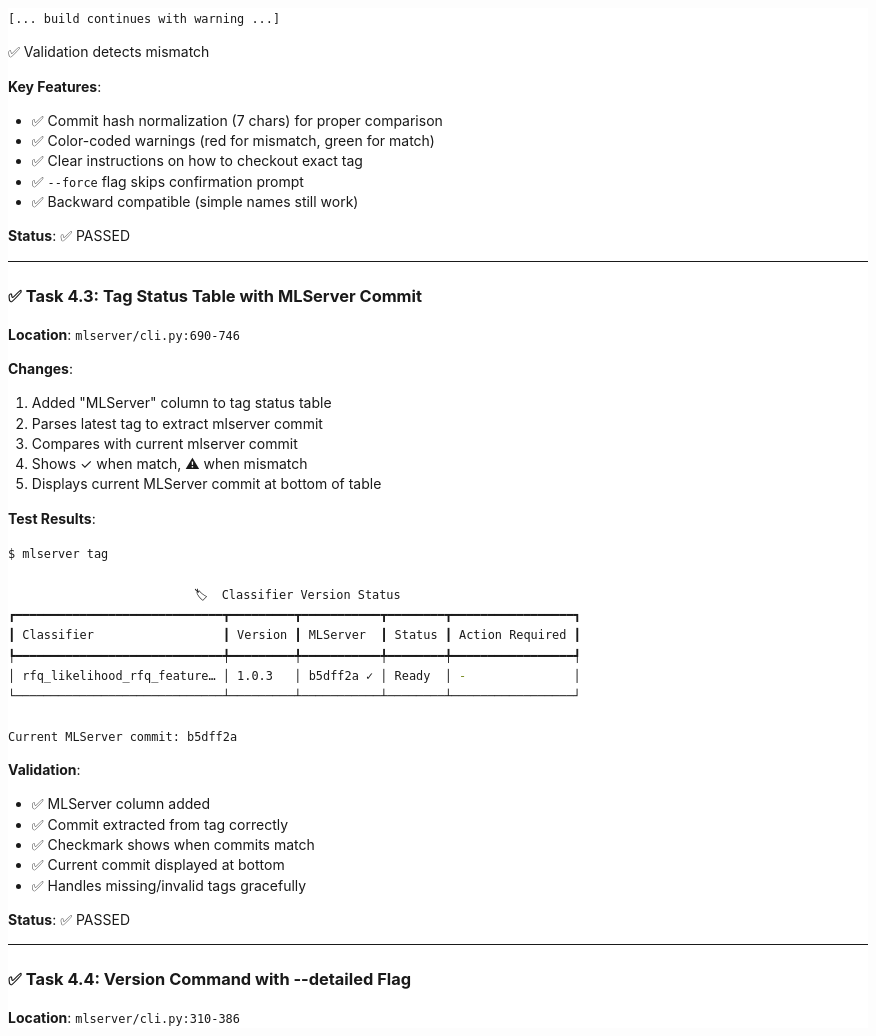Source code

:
 ```bash
[... build continues with warning ...]
```
✅ Validation detects mismatch

**Key Features**:
- ✅ Commit hash normalization (7 chars) for proper comparison
- ✅ Color-coded warnings (red for mismatch, green for match)
- ✅ Clear instructions on how to checkout exact tag
- ✅ `--force` flag skips confirmation prompt
- ✅ Backward compatible (simple names still work)

**Status**: ✅ PASSED

---

### ✅ Task 4.3: Tag Status Table with MLServer Commit

**Location**: `mlserver/cli.py:690-746`

**Changes**:
1. Added "MLServer" column to tag status table
2. Parses latest tag to extract mlserver commit
3. Compares with current mlserver commit
4. Shows ✓ when match, ⚠️ when mismatch
5. Displays current MLServer commit at bottom of table

**Test Results**:
```bash
$ mlserver tag

                          🏷️  Classifier Version Status
┏━━━━━━━━━━━━━━━━━━━━━━━━━━━━━┳━━━━━━━━━┳━━━━━━━━━━━┳━━━━━━━━┳━━━━━━━━━━━━━━━━━┓
┃ Classifier                  ┃ Version ┃ MLServer  ┃ Status ┃ Action Required ┃
┡━━━━━━━━━━━━━━━━━━━━━━━━━━━━━╇━━━━━━━━━╇━━━━━━━━━━━╇━━━━━━━━╇━━━━━━━━━━━━━━━━━┩
│ rfq_likelihood_rfq_feature… │ 1.0.3   │ b5dff2a ✓ │ Ready  │ -               │
└─────────────────────────────┴─────────┴───────────┴────────┴─────────────────┘

Current MLServer commit: b5dff2a
```

**Validation**:
- ✅ MLServer column added
- ✅ Commit extracted from tag correctly
- ✅ Checkmark shows when commits match
- ✅ Current commit displayed at bottom
- ✅ Handles missing/invalid tags gracefully

**Status**: ✅ PASSED

---

### ✅ Task 4.4: Version Command with --detailed Flag

**Location**: `mlserver/cli.py:310-386`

» **PROBLEM DETAILS**
Would you print exactly, and only, the lines of the data above from the line with "- ✅ Commit hash" through the line with "### ✅ Task 4.3: Tag", inclusive?

» **YOUR SOLUTION**
- ✅ Commit hash normalization (7 chars) for proper comparison
- ✅ Color-coded warnings (red for mismatch, green for match)
- ✅ Clear instructions on how to checkout exact tag
- ✅ `--force` flag skips confirmation prompt
- ✅ Backward compatible (simple names still work)

**Status**: ✅ PASSED

---

### ✅ Task 4.3: Tag Status Table with MLServer Commit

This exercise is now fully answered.